Collaterally, we observed, in the LP6 sample, a complete depletion of the monocyte and macrophage population and the presence of 46.14% of CD4 Naive T Cells (absent in the other samples) and 12.67% of activated NK Cells (present in smaller percentages in the other samples). This sample was the only one of all six samples tested, derived from a patient that received neoadjuvant chemotherapy with anthracyclines. The sample derived from this patient also showed PD-L1 values higher than 10% in immunohistochemistry compared to 1–5% expressed in the other samples (data not shown). These results, even if they need to be validated in a bigger series, confirm the already-known immunomodulating power of anthracyclines [89] and open the door to a possible evaluation of combination or sequential therapies with immunotherapeutic agents.

5. Conclusions

Our study, though limited by the number of cases and the heterogeneity of the samples, confirms the need to find more effective therapeutic strategies for the treatment of STSs. In this setting, we confirmed the important role of the systemic inflammatory state (NLR, PLR, and SII) in progression-free survival.

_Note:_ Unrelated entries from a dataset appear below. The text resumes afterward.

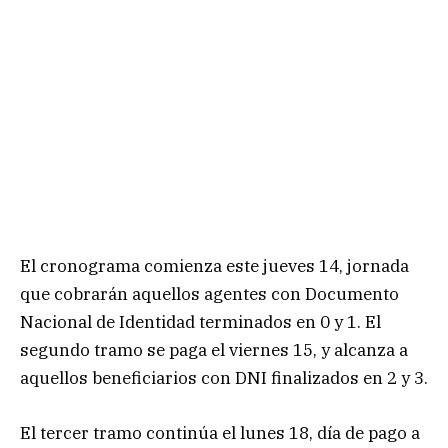
El cronograma comienza este jueves 14, jornada
que cobrarán aquellos agentes con Documento
Nacional de Identidad terminados en 0 y 1. El
segundo tramo se paga el viernes 15, y alcanza a
aquellos beneficiarios con DNI finalizados en 2 y 3.
El tercer tramo continúa el lunes 18, día de pago a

Furthermore, in this analysis, LMRs did not show a predictive role in the overall population, but once patients were divided according to the performed treatment, patients with high LMR and treated with Trabectedin showed a better PFS. On the contrary, the patients treated differently had worse PFS if reporting high pre-therapy monocyte values. This ratio has, therefore, been shown to be a specific predictor for treatment with Trabectedin and could be an easy-to-use index in daily clinical practice for the choice of second-line treatment.